Exercise goal:
Read the records below and report each line in which "back" occurs.
*** Begin section ***
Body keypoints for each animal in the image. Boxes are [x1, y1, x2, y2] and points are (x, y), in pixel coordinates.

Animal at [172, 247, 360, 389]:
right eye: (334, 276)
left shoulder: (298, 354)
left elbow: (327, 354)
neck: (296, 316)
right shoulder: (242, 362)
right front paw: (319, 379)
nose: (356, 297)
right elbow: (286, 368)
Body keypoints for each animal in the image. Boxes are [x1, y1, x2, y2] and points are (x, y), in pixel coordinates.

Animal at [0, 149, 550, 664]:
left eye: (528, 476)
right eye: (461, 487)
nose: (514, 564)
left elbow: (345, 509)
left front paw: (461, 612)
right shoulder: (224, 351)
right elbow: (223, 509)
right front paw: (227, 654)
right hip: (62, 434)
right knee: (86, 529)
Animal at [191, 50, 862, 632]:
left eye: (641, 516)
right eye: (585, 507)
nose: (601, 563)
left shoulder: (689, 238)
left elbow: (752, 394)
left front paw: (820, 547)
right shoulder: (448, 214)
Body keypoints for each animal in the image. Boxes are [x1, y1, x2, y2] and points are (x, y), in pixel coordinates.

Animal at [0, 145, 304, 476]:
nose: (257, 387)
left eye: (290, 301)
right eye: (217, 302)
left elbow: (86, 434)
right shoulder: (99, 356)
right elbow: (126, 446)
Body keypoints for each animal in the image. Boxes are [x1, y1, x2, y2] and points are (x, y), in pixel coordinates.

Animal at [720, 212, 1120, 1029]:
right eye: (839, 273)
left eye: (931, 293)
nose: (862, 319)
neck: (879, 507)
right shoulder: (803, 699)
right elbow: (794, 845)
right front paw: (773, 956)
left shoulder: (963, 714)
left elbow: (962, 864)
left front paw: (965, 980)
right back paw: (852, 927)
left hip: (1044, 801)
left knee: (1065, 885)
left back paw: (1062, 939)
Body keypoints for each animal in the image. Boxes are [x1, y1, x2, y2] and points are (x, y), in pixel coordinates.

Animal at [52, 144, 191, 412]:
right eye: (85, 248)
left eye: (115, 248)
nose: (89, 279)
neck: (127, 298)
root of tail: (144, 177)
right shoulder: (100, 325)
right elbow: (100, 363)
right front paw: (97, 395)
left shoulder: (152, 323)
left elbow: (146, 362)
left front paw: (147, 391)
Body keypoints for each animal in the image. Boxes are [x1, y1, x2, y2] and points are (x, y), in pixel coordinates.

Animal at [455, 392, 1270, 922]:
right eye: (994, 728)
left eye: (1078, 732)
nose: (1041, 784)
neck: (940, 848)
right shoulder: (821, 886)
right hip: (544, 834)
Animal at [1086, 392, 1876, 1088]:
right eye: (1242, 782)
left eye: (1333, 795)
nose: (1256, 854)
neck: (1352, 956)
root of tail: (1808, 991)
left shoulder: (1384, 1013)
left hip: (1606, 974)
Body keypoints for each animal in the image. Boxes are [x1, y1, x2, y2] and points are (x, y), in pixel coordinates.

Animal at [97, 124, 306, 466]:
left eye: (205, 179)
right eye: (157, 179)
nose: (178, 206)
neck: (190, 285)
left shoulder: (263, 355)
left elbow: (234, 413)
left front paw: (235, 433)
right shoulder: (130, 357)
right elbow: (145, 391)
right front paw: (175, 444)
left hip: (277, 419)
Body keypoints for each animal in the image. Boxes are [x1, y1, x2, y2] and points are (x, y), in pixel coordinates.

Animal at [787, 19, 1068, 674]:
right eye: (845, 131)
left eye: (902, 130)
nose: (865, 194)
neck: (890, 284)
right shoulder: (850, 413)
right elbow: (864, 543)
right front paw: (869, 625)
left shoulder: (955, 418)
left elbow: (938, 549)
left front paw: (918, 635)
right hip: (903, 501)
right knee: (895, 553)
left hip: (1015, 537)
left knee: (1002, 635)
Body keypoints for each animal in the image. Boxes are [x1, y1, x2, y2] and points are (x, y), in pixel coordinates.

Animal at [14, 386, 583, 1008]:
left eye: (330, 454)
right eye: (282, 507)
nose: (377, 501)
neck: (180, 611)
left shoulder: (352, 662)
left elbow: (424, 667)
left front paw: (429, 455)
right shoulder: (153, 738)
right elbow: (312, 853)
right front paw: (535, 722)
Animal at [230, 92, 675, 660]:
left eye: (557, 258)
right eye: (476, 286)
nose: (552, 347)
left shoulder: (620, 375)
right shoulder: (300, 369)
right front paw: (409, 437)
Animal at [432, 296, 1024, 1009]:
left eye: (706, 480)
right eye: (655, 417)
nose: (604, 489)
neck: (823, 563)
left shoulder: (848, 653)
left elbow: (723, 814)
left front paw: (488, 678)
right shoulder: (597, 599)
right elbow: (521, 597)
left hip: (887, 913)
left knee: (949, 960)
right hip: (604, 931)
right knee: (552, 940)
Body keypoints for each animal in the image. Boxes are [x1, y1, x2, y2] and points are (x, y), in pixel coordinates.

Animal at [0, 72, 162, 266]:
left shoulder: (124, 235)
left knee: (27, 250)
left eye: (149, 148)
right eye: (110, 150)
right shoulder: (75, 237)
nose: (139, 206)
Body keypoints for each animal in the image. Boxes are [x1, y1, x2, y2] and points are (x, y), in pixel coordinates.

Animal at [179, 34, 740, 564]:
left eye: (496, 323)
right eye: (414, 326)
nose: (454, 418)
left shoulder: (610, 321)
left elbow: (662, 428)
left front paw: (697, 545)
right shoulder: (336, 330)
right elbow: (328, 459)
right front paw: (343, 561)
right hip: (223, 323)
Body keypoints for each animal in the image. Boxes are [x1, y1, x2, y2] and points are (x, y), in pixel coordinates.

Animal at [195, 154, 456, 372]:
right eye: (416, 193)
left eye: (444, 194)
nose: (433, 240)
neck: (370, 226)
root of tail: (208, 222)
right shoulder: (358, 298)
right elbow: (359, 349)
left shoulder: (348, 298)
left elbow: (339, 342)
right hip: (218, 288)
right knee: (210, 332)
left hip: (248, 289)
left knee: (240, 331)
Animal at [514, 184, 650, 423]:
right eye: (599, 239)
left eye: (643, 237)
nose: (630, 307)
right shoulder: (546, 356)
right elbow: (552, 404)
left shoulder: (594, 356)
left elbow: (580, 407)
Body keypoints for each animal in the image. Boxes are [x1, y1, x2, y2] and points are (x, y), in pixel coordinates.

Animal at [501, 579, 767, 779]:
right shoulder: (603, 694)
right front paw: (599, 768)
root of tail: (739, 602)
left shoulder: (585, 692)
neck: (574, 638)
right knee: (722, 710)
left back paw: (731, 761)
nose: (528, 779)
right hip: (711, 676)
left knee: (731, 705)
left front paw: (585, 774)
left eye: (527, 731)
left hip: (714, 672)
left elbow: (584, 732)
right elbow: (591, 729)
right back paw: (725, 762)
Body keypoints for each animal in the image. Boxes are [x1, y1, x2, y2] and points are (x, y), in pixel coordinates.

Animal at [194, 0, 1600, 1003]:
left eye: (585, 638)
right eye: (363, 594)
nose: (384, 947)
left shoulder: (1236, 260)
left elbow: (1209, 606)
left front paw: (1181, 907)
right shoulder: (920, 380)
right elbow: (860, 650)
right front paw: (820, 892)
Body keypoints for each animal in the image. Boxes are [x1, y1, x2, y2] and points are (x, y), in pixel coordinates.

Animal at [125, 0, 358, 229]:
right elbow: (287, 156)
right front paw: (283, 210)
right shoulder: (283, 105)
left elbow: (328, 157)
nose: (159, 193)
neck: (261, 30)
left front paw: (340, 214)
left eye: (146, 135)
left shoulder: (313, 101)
*** End section ***
Task output:
right back paw: (852, 927)
left back paw: (1062, 939)
left back paw: (731, 761)
right back paw: (725, 762)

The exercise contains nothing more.